Repeat the entries. Each one must match exactly.

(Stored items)
----------
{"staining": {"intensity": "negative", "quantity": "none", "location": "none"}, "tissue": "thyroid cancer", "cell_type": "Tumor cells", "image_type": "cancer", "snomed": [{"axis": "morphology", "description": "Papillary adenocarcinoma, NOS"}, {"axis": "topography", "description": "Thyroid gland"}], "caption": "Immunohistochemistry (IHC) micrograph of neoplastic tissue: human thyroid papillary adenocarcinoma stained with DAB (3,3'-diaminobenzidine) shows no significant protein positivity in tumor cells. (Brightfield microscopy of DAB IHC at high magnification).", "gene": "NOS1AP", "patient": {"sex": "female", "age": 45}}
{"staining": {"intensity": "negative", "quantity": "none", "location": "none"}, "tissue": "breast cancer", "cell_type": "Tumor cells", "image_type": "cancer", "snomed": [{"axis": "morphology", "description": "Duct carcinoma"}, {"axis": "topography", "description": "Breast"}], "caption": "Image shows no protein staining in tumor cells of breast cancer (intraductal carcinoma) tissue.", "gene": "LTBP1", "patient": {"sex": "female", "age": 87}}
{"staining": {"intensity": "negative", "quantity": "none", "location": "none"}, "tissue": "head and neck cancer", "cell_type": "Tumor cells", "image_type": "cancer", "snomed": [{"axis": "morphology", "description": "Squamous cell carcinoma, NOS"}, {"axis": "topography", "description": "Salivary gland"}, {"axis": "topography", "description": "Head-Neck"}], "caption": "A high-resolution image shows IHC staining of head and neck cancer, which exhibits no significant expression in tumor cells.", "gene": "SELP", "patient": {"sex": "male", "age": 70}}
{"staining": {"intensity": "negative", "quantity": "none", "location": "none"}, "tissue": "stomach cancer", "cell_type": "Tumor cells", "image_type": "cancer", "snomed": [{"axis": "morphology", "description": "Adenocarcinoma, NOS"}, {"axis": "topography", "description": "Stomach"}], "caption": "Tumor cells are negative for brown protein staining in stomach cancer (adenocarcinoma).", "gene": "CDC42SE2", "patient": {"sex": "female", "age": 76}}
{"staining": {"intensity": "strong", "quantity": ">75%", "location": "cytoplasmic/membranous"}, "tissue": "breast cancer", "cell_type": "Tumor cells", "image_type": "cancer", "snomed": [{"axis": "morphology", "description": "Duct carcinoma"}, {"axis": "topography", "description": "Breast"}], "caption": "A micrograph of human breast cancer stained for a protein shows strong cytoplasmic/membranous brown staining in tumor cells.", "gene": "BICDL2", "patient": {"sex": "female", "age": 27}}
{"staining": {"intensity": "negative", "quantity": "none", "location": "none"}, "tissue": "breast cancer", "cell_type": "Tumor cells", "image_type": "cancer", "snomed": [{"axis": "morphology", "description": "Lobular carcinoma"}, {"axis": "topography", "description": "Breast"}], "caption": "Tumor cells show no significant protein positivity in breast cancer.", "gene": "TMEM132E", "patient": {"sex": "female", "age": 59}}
----------
#### ANSWER SECTION:
{"staining": {"intensity": "negative", "quantity": "none", "location": "none"}, "tissue": "thyroid cancer", "cell_type": "Tumor cells", "image_type": "cancer", "snomed": [{"axis": "morphology", "description": "Papillary adenocarcinoma, NOS"}, {"axis": "topography", "description": "Thyroid gland"}], "caption": "Immunohistochemistry (IHC) micrograph of neoplastic tissue: human thyroid papillary adenocarcinoma stained with DAB (3,3'-diaminobenzidine) shows no significant protein positivity in tumor cells. (Brightfield microscopy of DAB IHC at high magnification).", "gene": "NOS1AP", "patient": {"sex": "female", "age": 45}}
{"staining": {"intensity": "negative", "quantity": "none", "location": "none"}, "tissue": "breast cancer", "cell_type": "Tumor cells", "image_type": "cancer", "snomed": [{"axis": "morphology", "description": "Duct carcinoma"}, {"axis": "topography", "description": "Breast"}], "caption": "Image shows no protein staining in tumor cells of breast cancer (intraductal carcinoma) tissue.", "gene": "LTBP1", "patient": {"sex": "female", "age": 87}}
{"staining": {"intensity": "negative", "quantity": "none", "location": "none"}, "tissue": "head and neck cancer", "cell_type": "Tumor cells", "image_type": "cancer", "snomed": [{"axis": "morphology", "description": "Squamous cell carcinoma, NOS"}, {"axis": "topography", "description": "Salivary gland"}, {"axis": "topography", "description": "Head-Neck"}], "caption": "A high-resolution image shows IHC staining of head and neck cancer, which exhibits no significant expression in tumor cells.", "gene": "SELP", "patient": {"sex": "male", "age": 70}}
{"staining": {"intensity": "negative", "quantity": "none", "location": "none"}, "tissue": "stomach cancer", "cell_type": "Tumor cells", "image_type": "cancer", "snomed": [{"axis": "morphology", "description": "Adenocarcinoma, NOS"}, {"axis": "topography", "description": "Stomach"}], "caption": "Tumor cells are negative for brown protein staining in stomach cancer (adenocarcinoma).", "gene": "CDC42SE2", "patient": {"sex": "female", "age": 76}}
{"staining": {"intensity": "strong", "quantity": ">75%", "location": "cytoplasmic/membranous"}, "tissue": "breast cancer", "cell_type": "Tumor cells", "image_type": "cancer", "snomed": [{"axis": "morphology", "description": "Duct carcinoma"}, {"axis": "topography", "description": "Breast"}], "caption": "A micrograph of human breast cancer stained for a protein shows strong cytoplasmic/membranous brown staining in tumor cells.", "gene": "BICDL2", "patient": {"sex": "female", "age": 27}}
{"staining": {"intensity": "negative", "quantity": "none", "location": "none"}, "tissue": "breast cancer", "cell_type": "Tumor cells", "image_type": "cancer", "snomed": [{"axis": "morphology", "description": "Lobular carcinoma"}, {"axis": "topography", "description": "Breast"}], "caption": "Tumor cells show no significant protein positivity in breast cancer.", "gene": "TMEM132E", "patient": {"sex": "female", "age": 59}}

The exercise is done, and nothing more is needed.